▸ **Task brief**
What is the count of lines below that include "Board"? Reply with nothing else.

START Source data

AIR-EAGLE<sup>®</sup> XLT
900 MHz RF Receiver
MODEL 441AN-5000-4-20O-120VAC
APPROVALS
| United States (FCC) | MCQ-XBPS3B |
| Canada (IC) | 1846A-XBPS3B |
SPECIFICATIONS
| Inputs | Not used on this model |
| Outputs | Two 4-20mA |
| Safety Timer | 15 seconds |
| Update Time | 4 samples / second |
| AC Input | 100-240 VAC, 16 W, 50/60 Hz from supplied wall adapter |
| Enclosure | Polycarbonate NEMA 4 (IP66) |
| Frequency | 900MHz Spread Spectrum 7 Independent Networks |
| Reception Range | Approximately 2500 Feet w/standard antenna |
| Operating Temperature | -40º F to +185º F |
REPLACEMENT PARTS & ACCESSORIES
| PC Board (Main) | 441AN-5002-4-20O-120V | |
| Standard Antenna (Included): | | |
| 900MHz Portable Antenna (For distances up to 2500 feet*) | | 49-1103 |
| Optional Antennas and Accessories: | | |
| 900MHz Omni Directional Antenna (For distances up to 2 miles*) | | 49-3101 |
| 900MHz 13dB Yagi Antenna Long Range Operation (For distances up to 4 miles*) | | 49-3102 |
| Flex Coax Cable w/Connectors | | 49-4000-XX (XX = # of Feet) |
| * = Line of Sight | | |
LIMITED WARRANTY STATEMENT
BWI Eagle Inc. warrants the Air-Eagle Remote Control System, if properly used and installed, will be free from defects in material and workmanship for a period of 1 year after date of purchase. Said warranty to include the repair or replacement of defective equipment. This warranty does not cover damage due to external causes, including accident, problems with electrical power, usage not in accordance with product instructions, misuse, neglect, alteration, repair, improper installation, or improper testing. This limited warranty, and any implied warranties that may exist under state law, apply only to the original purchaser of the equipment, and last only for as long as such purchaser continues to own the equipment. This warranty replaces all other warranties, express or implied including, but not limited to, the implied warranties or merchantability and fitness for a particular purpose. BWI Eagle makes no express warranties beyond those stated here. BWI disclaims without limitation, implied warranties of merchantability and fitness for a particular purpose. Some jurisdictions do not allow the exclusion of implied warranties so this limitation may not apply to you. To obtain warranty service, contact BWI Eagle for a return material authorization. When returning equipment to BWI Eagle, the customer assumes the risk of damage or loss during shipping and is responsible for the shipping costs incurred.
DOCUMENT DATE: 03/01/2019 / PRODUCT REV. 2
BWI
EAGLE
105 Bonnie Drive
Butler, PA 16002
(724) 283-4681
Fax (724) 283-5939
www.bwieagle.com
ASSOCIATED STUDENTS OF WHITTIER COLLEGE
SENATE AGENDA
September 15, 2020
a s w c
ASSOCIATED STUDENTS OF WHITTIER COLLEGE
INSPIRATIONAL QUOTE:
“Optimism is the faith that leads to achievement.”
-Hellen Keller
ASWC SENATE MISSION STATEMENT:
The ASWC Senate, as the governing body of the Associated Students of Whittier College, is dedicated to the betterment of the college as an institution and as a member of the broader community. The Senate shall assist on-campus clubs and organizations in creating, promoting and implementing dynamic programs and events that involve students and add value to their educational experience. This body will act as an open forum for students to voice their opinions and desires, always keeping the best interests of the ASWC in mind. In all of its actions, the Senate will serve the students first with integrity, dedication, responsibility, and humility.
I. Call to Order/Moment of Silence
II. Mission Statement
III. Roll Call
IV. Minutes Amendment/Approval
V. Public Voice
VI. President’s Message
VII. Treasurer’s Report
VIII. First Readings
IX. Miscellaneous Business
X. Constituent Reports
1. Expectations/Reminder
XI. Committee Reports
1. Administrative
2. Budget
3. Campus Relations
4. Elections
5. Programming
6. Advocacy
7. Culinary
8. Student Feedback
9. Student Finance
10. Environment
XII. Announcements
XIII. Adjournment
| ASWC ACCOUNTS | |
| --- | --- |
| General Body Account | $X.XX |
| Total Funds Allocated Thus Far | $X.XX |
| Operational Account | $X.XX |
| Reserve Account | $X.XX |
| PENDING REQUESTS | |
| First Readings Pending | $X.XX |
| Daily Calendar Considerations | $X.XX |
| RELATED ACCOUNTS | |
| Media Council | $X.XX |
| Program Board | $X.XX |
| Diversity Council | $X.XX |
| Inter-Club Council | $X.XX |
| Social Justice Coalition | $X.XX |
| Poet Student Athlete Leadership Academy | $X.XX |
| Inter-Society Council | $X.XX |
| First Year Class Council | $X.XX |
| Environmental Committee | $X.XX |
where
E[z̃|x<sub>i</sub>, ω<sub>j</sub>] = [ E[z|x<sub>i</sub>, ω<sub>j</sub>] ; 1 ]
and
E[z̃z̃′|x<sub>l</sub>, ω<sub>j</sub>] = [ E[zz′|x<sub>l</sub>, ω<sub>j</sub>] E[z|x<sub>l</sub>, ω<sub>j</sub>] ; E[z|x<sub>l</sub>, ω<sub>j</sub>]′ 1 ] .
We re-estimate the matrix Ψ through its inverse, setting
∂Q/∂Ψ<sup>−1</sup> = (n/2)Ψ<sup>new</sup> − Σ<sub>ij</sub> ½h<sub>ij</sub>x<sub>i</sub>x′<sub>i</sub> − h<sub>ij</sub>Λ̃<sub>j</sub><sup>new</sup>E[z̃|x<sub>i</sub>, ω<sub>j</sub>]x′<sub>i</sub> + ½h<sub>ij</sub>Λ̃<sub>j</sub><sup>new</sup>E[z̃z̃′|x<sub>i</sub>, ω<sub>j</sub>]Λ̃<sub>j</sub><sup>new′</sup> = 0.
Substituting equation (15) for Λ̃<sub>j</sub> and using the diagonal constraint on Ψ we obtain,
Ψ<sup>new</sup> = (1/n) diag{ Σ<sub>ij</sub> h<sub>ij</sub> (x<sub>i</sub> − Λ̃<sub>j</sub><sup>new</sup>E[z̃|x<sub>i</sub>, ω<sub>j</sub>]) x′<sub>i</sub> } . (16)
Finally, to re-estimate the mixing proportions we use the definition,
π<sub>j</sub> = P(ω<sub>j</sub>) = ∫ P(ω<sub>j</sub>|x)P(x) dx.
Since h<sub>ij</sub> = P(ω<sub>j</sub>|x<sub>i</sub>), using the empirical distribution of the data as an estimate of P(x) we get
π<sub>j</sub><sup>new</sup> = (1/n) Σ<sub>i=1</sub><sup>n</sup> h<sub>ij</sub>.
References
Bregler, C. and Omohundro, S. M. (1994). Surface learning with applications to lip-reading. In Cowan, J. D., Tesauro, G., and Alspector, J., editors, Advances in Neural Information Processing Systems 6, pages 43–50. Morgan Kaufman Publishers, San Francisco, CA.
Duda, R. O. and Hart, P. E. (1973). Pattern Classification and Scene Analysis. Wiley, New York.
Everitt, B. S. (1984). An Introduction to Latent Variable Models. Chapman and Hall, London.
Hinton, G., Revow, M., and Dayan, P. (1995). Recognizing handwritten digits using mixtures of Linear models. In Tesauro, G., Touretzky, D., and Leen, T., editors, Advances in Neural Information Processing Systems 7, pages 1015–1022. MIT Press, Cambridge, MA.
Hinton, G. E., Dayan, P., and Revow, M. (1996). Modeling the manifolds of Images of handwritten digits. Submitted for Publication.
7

END Source data

▸ **Output**
2